● **Work order**: Please output exactly the part of the records below that opens with the line containing "line: (50, 421) -> (28, 351), solid -> dashed" and closes with the line containing "text: (382, 819)", both lines included, and nothing else.

● **Data records**:
[Start of Attachment]

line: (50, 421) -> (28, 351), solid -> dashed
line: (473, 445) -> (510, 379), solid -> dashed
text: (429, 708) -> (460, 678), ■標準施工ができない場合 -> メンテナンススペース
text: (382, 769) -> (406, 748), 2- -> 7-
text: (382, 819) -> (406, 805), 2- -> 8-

[End of Attachment]
[Start of Attachment]

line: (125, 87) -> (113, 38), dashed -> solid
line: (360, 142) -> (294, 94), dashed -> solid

[End of Attachment]

● **Task result**:
line: (50, 421) -> (28, 351), solid -> dashed
line: (473, 445) -> (510, 379), solid -> dashed
text: (429, 708) -> (460, 678), ■標準施工ができない場合 -> メンテナンススペース
text: (382, 769) -> (406, 748), 2- -> 7-
text: (382, 819) -> (406, 805), 2- -> 8-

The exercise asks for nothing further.